Since Ohio expanded Medicaid to able-bodied adults, the program has been on a collision course with disaster, facing hospital closures, skyrocketing enrollment, and a state budget pushed to the brink.
The welfare trap must go
Medicaid is devouring Ohio’s state budget.
More than half of Ohio’s general revenue funds go to Medicaid. What makes this even more significant is that Ohio has one of the worst improper payment rates in the country. Just before COVID-19, a projected 44.3 percent of the state’s Medicaid dollars went to people who weren’t eligible to receive them—that’s 44 cents of every single dollar, and nearly double the national average.
Despite the spending and despite the rapid expansion of the program over the past decade, there is little evidence that it has improved health outcomes, including with drug addiction and infant mortality.
It was never intended to be a welfare trap for able-bodied adults in the prime of their lives. Sixty-two percent of able-bodied adults on Medicaid do not work at all, despite millions of open jobs in this country, including nearly 300,000 in Ohio.
But that’s exactly what it’s become, and the truly needy are the ones suffering the most from this. Nationwide, there are roughly 700,000 Americans with disabilities who need care but are languishing on Medicaid waiting lists. They’re stuck in no small part because the status quo in Medicaid prioritizes able-bodied adults over the truly needy. Since Medicaid expansion began, tens of thousands have died waiting for care.
By reserving welfare for American citizens and also requiring able-bodied adults to work, train, or volunteer part time as a condition of being on Medicaid, the One, Big, Beautiful Bill refocuses Medicaid on those truly needy individuals while giving those who can work a gentle nudge to reenter the workforce and saves taxpayer money in the process.
In states that have implemented work requirements for welfare, we found people saw growing incomes and found work in more than 1,000 different industries.
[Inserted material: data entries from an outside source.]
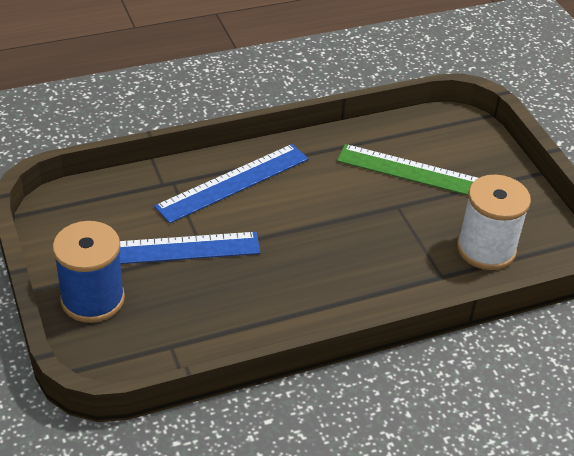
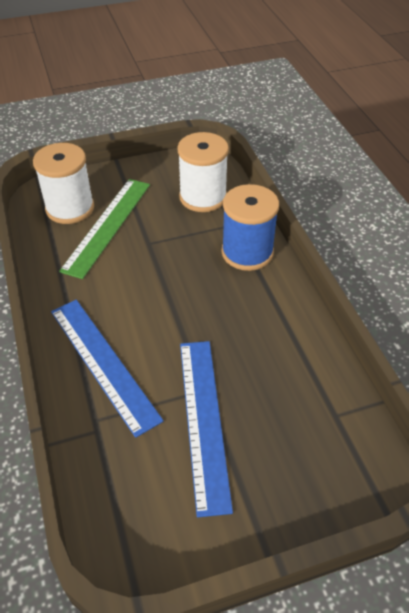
camera: 85 degrees left, 5 degrees up
(92, 299) = (281, 493): blue spool -> blue spool (247, 252)
(441, 144) = (70, 208): none -> white spool

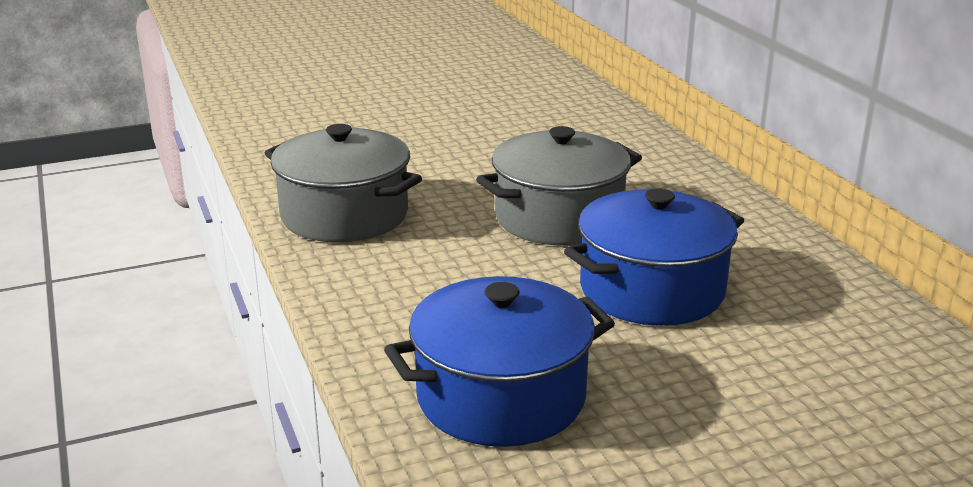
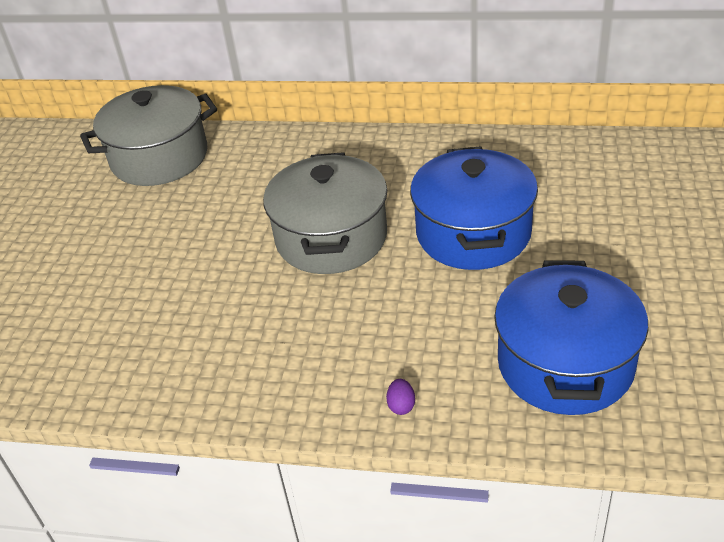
camera: 55 degrees left, 15 degrees up
(344, 215) = (212, 366): grey pot -> grey pot (159, 158)
(366, 316) = (401, 405): none -> purple egg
And in addition to protecting the truly needy, the bill prevents an enormous tax hike and increases take-home pay for Ohio families.
The One, Big, Beautiful Bill isn’t just for the rich
The left’s claim that billionaires were the ones who benefited from the 2017 tax cuts is out of touch with reality.
In the two years after the Tax Cuts and Jobs Act was implemented, record numbers of women, minorities, and people with disabilities entered the workforce.
The poverty rate and the unemployment rate dropped to the lowest levels in 50 years. The increase in wages between 2018-2019 was the fastest growth in real wages our country had seen in decades.
The solution isn’t to let the tax cuts expire. The hike wouldn’t be “modest” by any means. It would be devastating. Eighty percent of Americans would see a spike in their taxes, and small businesses would lose several important tax benefits.
The president’s bill prevents this massive tax hike and adds new tax relief for countless Americans, providing an enormous boon to hardworking families struggling to make ends meet.
Health care is expensive. But the solution to this struggle isn’t more spending, tax hikes, and growing welfare—that’s a recipe for more of the despair we’ve seen over the past four years.
The solution is to do whatever we can to protect the most vulnerable and encourage those who can work to get off the sidelines, all while cracking down on fraud, and abuse.
With the One, Big, Beautiful Bill, Ohio’s Republican delegation has found a way to do just that.
Hayden Dublois is data and analytics director at the Foundation for Government Accountability.